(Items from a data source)
* * * * * * * * *

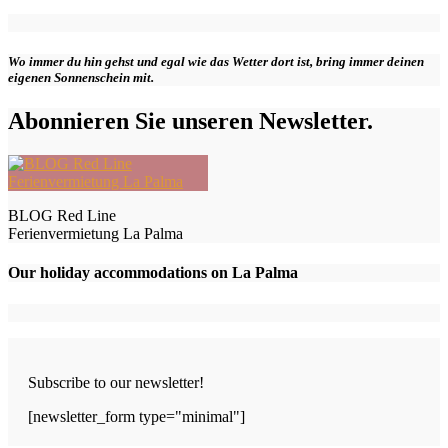
Wo immer du hin gehst und egal wie das Wetter dort ist, bring immer deinen
eigenen Sonnenschein mit.
Abonnieren Sie unseren Newsletter.
BLOG Red Line
Ferienvermietung La Palma
Our holiday accommodations on La Palma
Subscribe to our newsletter!
[newsletter_form type="minimal"]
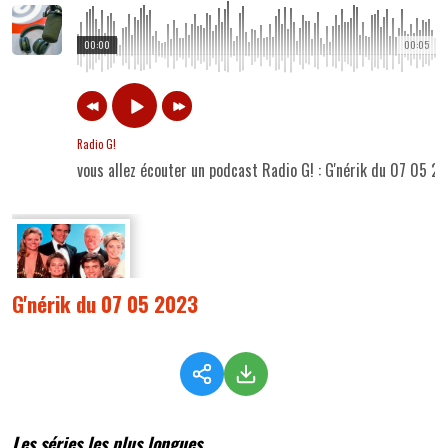
00:00
00:05
Radio G!
vous allez écouter un podcast Radio G! : G'nérik du 07 05 2
G'nérik du 07 05 2023
Les séries les plus longues...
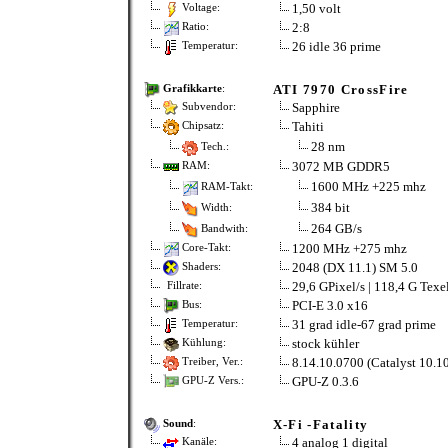
1,50 volt
Voltage:
2:8
Ratio:
26 idle 36 prime
Temperatur:
ATI 7970 CrossFire
Grafikkarte
:
Sapphire
Subvendor:
Tahiti
Chipsatz:
28 nm
Tech.:
3072 MB GDDR5
RAM:
1600 MHz +225 mhz
RAM-Takt:
384 bit
Width:
264 GB/s
Bandwith:
1200 MHz +275 mhz
Core-Takt:
2048 (DX 11.1) SM 5.0
Shaders:
29,6 GPixel/s | 118,4 G Texel
Fillrate:
PCI-E 3.0 x16
Bus:
31 grad idle-67 grad prime
Temperatur:
stock kühler
Kühlung:
8.14.10.0700 (Catalyst 10.10
Treiber, Ver.:
GPU-Z 0.3.6
GPU-Z Vers.:
X-Fi -Fatality
Sound
:
4 analog 1 digital
Kanäle:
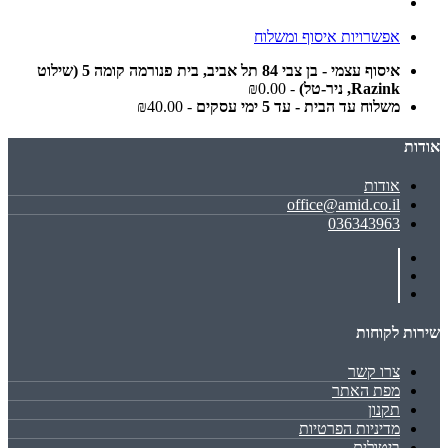
אפשרויות איסוף ומשלוח
איסוף עצמי - בן צבי 84 תל אביב, בית פנורמה קומה 5 (שילוט
Razink, ניר-טל)
- ₪0.00
משלוח עד הבית - עד 5 ימי עסקים
- ₪40.00
אודות
אודות
office@amid.co.il
036343963
שירות לקוחות
צרו קשר
מפת האתר
תקנון
מדיניות הפרטיות
ביטולים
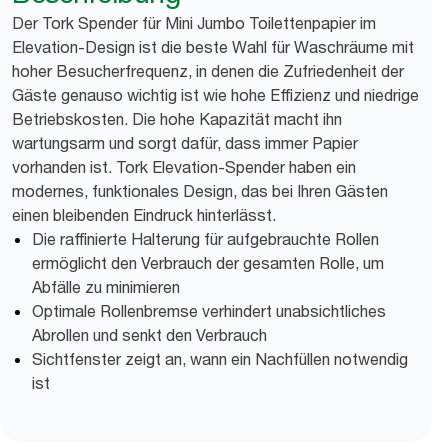
Der Tork Spender für Mini Jumbo Toilettenpapier im
Elevation-Design ist die beste Wahl für Waschräume mit
hoher Besucherfrequenz, in denen die Zufriedenheit der
Gäste genauso wichtig ist wie hohe Effizienz und niedrige
Betriebskosten. Die hohe Kapazität macht ihn
wartungsarm und sorgt dafür, dass immer Papier
vorhanden ist. Tork Elevation-Spender haben ein
modernes, funktionales Design, das bei Ihren Gästen
einen bleibenden Eindruck hinterlässt.
Die raffinierte Halterung für aufgebrauchte Rollen
ermöglicht den Verbrauch der gesamten Rolle, um
Abfälle zu minimieren
Optimale Rollenbremse verhindert unabsichtliches
Abrollen und senkt den Verbrauch
Sichtfenster zeigt an, wann ein Nachfüllen notwendig
ist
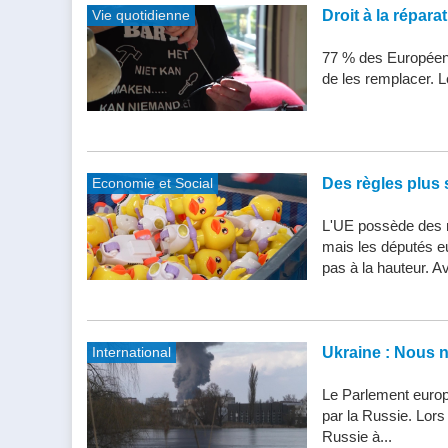
Vie quotidienne
Droit à la répar
77 % des Européens
de les remplacer. Le
Economie et Social
Des règles plus s
L'UE possède des n
mais les députés e
pas à la hauteur. Av
International
Ukraine : Nous 
Le Parlement europ
par la Russie. Lor
Russie à...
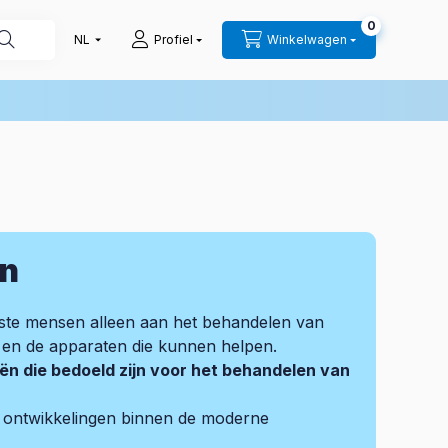
0
Profiel
Winkelwagen
en
ste mensen alleen aan het behandelen van
 en de apparaten die kunnen helpen.
ën die bedoeld zijn voor het behandelen van
e ontwikkelingen binnen de moderne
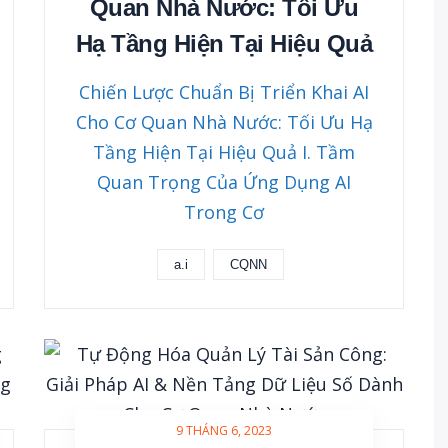
Quan Nhà Nước: Tối Ưu
Hạ Tầng Hiện Tại Hiệu Quả
Chiến Lược Chuẩn Bị Triển Khai AI
Cho Cơ Quan Nhà Nước: Tối Ưu Hạ
Tầng Hiện Tại Hiệu Quả I. Tầm
Quan Trọng Của Ứng Dụng AI
Trong Cơ
a.i
CQNN
9 THÁNG 6, 2023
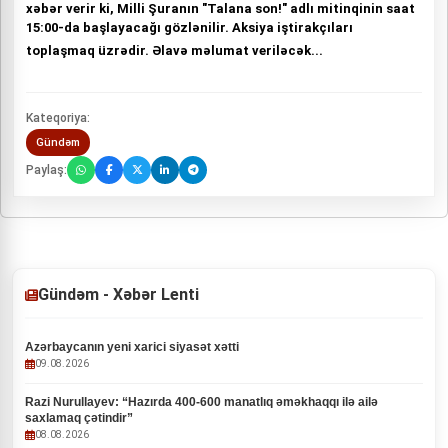
xəbər verir ki, Milli Şuranın "Talana son!" adlı mitinqinin saat
15:00-da başlayacağı gözlənilir. Aksiya iştirakçıları
toplaşmaq üzrədir. Әlavə məlumat veriləcək...
Kateqoriya:
Gündəm
Paylaş:
Gündəm - Xəbər Lenti
Azərbaycanın yeni xarici siyasət xətti
09.08.2026
Razi Nurullayev: “Hazırda 400-600 manatlıq əməkhaqqı ilə ailə
saxlamaq çətindir”
08.08.2026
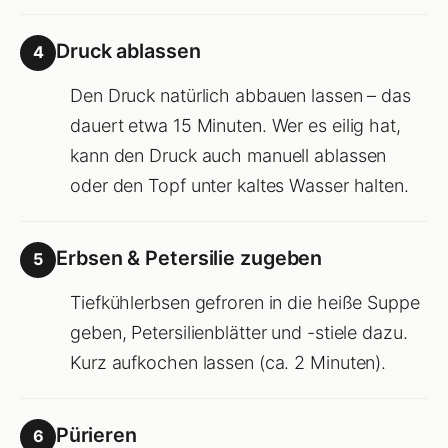
Druck ablassen
4
Den Druck natürlich abbauen lassen – das
dauert etwa 15 Minuten. Wer es eilig hat,
kann den Druck auch manuell ablassen
oder den Topf unter kaltes Wasser halten.
Erbsen & Petersilie zugeben
5
Tiefkühlerbsen gefroren in die heiße Suppe
geben, Petersilienblätter und -stiele dazu.
Kurz aufkochen lassen (ca. 2 Minuten).
Pürieren
6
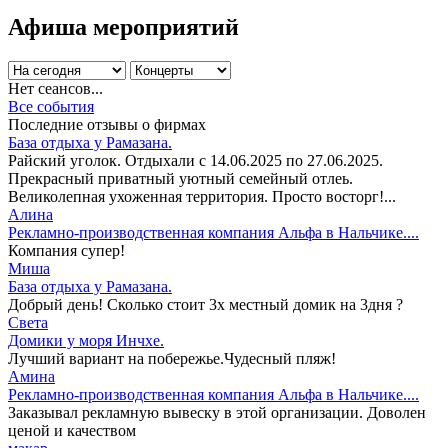
Афиша мероприятий
Нет сеансов...
Все события
Последние отзывы о фирмах
База отдыха у Рамазана.
Райский уголок. Отдыхали с 14.06.2025 по 27.06.2025.
Прекрасный приватный уютный семейный отлеь.
Великолепная ухоженная территория. Просто восторг!...
Алина
Рекламно-производственная компания Альфа в Нальчике....
Компания супер!
Миша
База отдыха у Рамазана.
Добрый день! Сколько стоит 3х местный домик на 3дня ?
Света
Домики у моря Инчхе.
Лучший вариант на побережье.Чудесный пляж!
Амина
Рекламно-производственная компания Альфа в Нальчике....
Заказывал рекламную вывеску в этой организации. Доволен
ценой и качеством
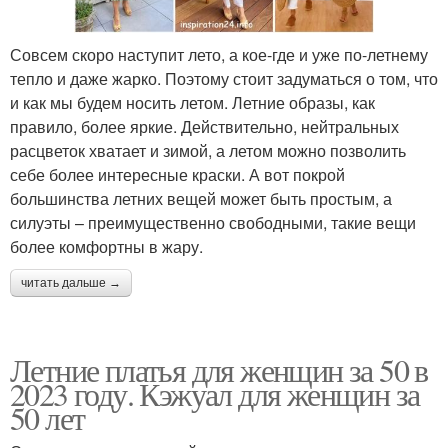
Совсем скоро наступит лето, а кое-где и уже по-летнему
тепло и даже жарко. Поэтому стоит задуматься о том, что
и как мы будем носить летом. Летние образы, как
правило, более яркие. Действительно, нейтральных
расцветок хватает и зимой, а летом можно позволить
себе более интересные краски. А вот покрой
большинства летних вещей может быть простым, а
силуэты – преимущественно свободными, такие вещи
более комфортны в жару.
читать дальше →
Летние платья для женщин за 50 в
2023 году. Кэжуал для женщин за
50 лет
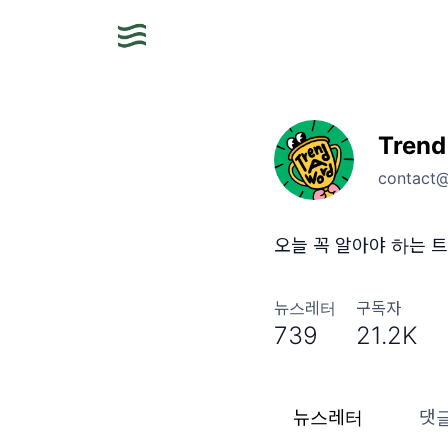
Trend
contact
오늘 꼭 알아야 하는 트
뉴스레터
구독자
739
21.2K
뉴스레터
댓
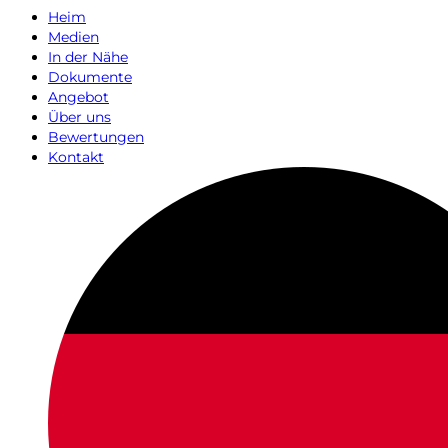
Heim
Medien
In der Nähe
Dokumente
Angebot
Über uns
Bewertungen
Kontakt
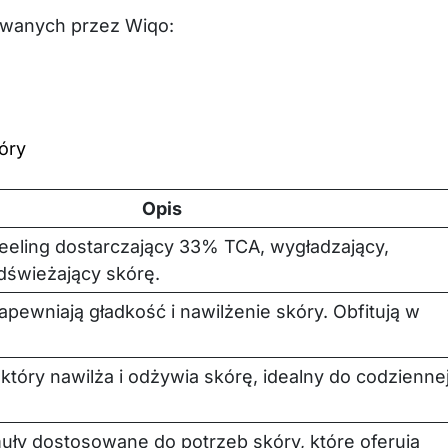
owanych przez Wiqo:
kóry
Opis
eeling dostarczający 33% TCA, wygładzający,
odświeżający skórę.
apewniają gładkość i nawilżenie skóry. Obfitują w
, który nawilża i odżywia skórę, idealny do codzienne
uły dostosowane do potrzeb skóry, które oferują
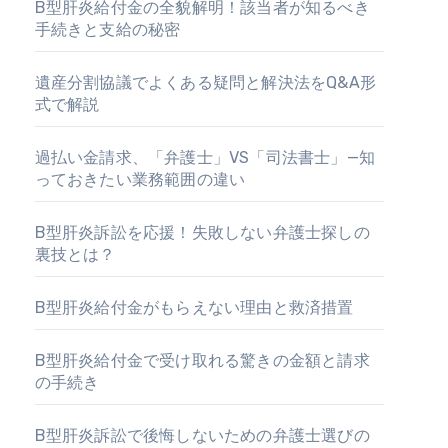
B型肝炎給付金の全貌解明！該当者が知るべき
手続きと支給の秘密
遺産分割協議でよくある疑問と解決法をQ&A形
式で解説
過払い金請求、「弁護士」VS「司法書士」—知
っておきたい業務範囲の違い
B型肝炎訴訟を応援！失敗しない弁護士探しの
裏技とは？
B型肝炎給付金がもらえない理由と救済措置
B型肝炎給付金で受け取れる驚きの金額と請求
の手続き
B型肝炎訴訟で後悔しないための弁護士選びの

* * * * * * * * *

### Required work
Reproduce every line of the data above verbatim, leaving out the picture markers.

### Expected output
Wo immer du hin gehst und egal wie das Wetter dort ist, bring immer deinen
eigenen Sonnenschein mit.
Abonnieren Sie unseren Newsletter.
BLOG Red Line
Ferienvermietung La Palma
Our holiday accommodations on La Palma
Subscribe to our newsletter!
[newsletter_form type="minimal"]
00:00
00:05
Radio G!
vous allez écouter un podcast Radio G! : G'nérik du 07 05 2
G'nérik du 07 05 2023
Les séries les plus longues...
1,50 volt
Voltage:
2:8
Ratio:
26 idle 36 prime
Temperatur:
ATI 7970 CrossFire
Grafikkarte
:
Sapphire
Subvendor:
Tahiti
Chipsatz:
28 nm
Tech.:
3072 MB GDDR5
RAM:
1600 MHz +225 mhz
RAM-Takt:
384 bit
Width:
264 GB/s
Bandwith:
1200 MHz +275 mhz
Core-Takt:
2048 (DX 11.1) SM 5.0
Shaders:
29,6 GPixel/s | 118,4 G Texel
Fillrate:
PCI-E 3.0 x16
Bus:
31 grad idle-67 grad prime
Temperatur:
stock kühler
Kühlung:
8.14.10.0700 (Catalyst 10.10
Treiber, Ver.:
GPU-Z 0.3.6
GPU-Z Vers.:
X-Fi -Fatality
Sound
:
4 analog 1 digital
Kanäle:
אפשרויות איסוף ומשלוח
איסוף עצמי - בן צבי 84 תל אביב, בית פנורמה קומה 5 (שילוט
Razink, ניר-טל)
- ₪0.00
משלוח עד הבית - עד 5 ימי עסקים
- ₪40.00
אודות
אודות
office@amid.co.il
036343963
שירות לקוחות
צרו קשר
מפת האתר
תקנון
מדיניות הפרטיות
ביטולים
Der Tork Spender für Mini Jumbo Toilettenpapier im
Elevation-Design ist die beste Wahl für Waschräume mit
hoher Besucherfrequenz, in denen die Zufriedenheit der
Gäste genauso wichtig ist wie hohe Effizienz und niedrige
Betriebskosten. Die hohe Kapazität macht ihn
wartungsarm und sorgt dafür, dass immer Papier
vorhanden ist. Tork Elevation-Spender haben ein
modernes, funktionales Design, das bei Ihren Gästen
einen bleibenden Eindruck hinterlässt.
Die raffinierte Halterung für aufgebrauchte Rollen
ermöglicht den Verbrauch der gesamten Rolle, um
Abfälle zu minimieren
Optimale Rollenbremse verhindert unabsichtliches
Abrollen und senkt den Verbrauch
Sichtfenster zeigt an, wann ein Nachfüllen notwendig
ist
Vie quotidienne
Droit à la répar
77 % des Européens
de les remplacer. Le
Economie et Social
Des règles plus s
L'UE possède des n
mais les députés e
pas à la hauteur. Av
International
Ukraine : Nous 
Le Parlement europ
par la Russie. Lor
Russie à...
0
Profiel
Winkelwagen
en
ste mensen alleen aan het behandelen van
 en de apparaten die kunnen helpen.
ën die bedoeld zijn voor het behandelen van
e ontwikkelingen binnen de moderne
Quan Nhà Nước: Tối Ưu
Hạ Tầng Hiện Tại Hiệu Quả
Chiến Lược Chuẩn Bị Triển Khai AI
Cho Cơ Quan Nhà Nước: Tối Ưu Hạ
Tầng Hiện Tại Hiệu Quả I. Tầm
Quan Trọng Của Ứng Dụng AI
Trong Cơ
a.i
CQNN
9 THÁNG 6, 2023
xəbər verir ki, Milli Şuranın "Talana son!" adlı mitinqinin saat
15:00-da başlayacağı gözlənilir. Aksiya iştirakçıları
toplaşmaq üzrədir. Әlavə məlumat veriləcək...
Kateqoriya:
Gündəm
Paylaş:
Gündəm - Xəbər Lenti
Azərbaycanın yeni xarici siyasət xətti
09.08.2026
Razi Nurullayev: “Hazırda 400-600 manatlıq əməkhaqqı ilə ailə
saxlamaq çətindir”
08.08.2026
Druck ablassen
4
Den Druck natürlich abbauen lassen – das
dauert etwa 15 Minuten. Wer es eilig hat,
kann den Druck auch manuell ablassen
oder den Topf unter kaltes Wasser halten.
Erbsen & Petersilie zugeben
5
Tiefkühlerbsen gefroren in die heiße Suppe
geben, Petersilienblätter und -stiele dazu.
Kurz aufkochen lassen (ca. 2 Minuten).
Pürieren
6
Афиша мероприятий
Нет сеансов...
Все события
Последние отзывы о фирмах
База отдыха у Рамазана.
Райский уголок. Отдыхали с 14.06.2025 по 27.06.2025.
Прекрасный приватный уютный семейный отлеь.
Великолепная ухоженная территория. Просто восторг!...
Алина
Рекламно-производственная компания Альфа в Нальчике....
Компания супер!
Миша
База отдыха у Рамазана.
Добрый день! Сколько стоит 3х местный домик на 3дня ?
Света
Домики у моря Инчхе.
Лучший вариант на побережье.Чудесный пляж!
Амина
Рекламно-производственная компания Альфа в Нальчике....
Заказывал рекламную вывеску в этой организации. Доволен
ценой и качеством
Совсем скоро наступит лето, а кое-где и уже по-летнему
тепло и даже жарко. Поэтому стоит задуматься о том, что
и как мы будем носить летом. Летние образы, как
правило, более яркие. Действительно, нейтральных
расцветок хватает и зимой, а летом можно позволить
себе более интересные краски. А вот покрой
большинства летних вещей может быть простым, а
силуэты – преимущественно свободными, такие вещи
более комфортны в жару.
читать дальше →
Летние платья для женщин за 50 в
2023 году. Кэжуал для женщин за
50 лет
Trend
contact
오늘 꼭 알아야 하는 트
뉴스레터
구독자
739
21.2K
뉴스레터
댓
Heim
Medien
In der Nähe
Dokumente
Angebot
Über uns
Bewertungen
Kontakt
owanych przez Wiqo:
kóry
Opis
eeling dostarczający 33% TCA, wygładzający,
odświeżający skórę.
apewniają gładkość i nawilżenie skóry. Obfitują w
, który nawilża i odżywia skórę, idealny do codzienne
uły dostosowane do potrzeb skóry, które oferują
B型肝炎給付金の全貌解明！該当者が知るべき
手続きと支給の秘密
遺産分割協議でよくある疑問と解決法をQ&A形
式で解説
過払い金請求、「弁護士」VS「司法書士」—知
っておきたい業務範囲の違い
B型肝炎訴訟を応援！失敗しない弁護士探しの
裏技とは？
B型肝炎給付金がもらえない理由と救済措置
B型肝炎給付金で受け取れる驚きの金額と請求
の手続き
B型肝炎訴訟で後悔しないための弁護士選びの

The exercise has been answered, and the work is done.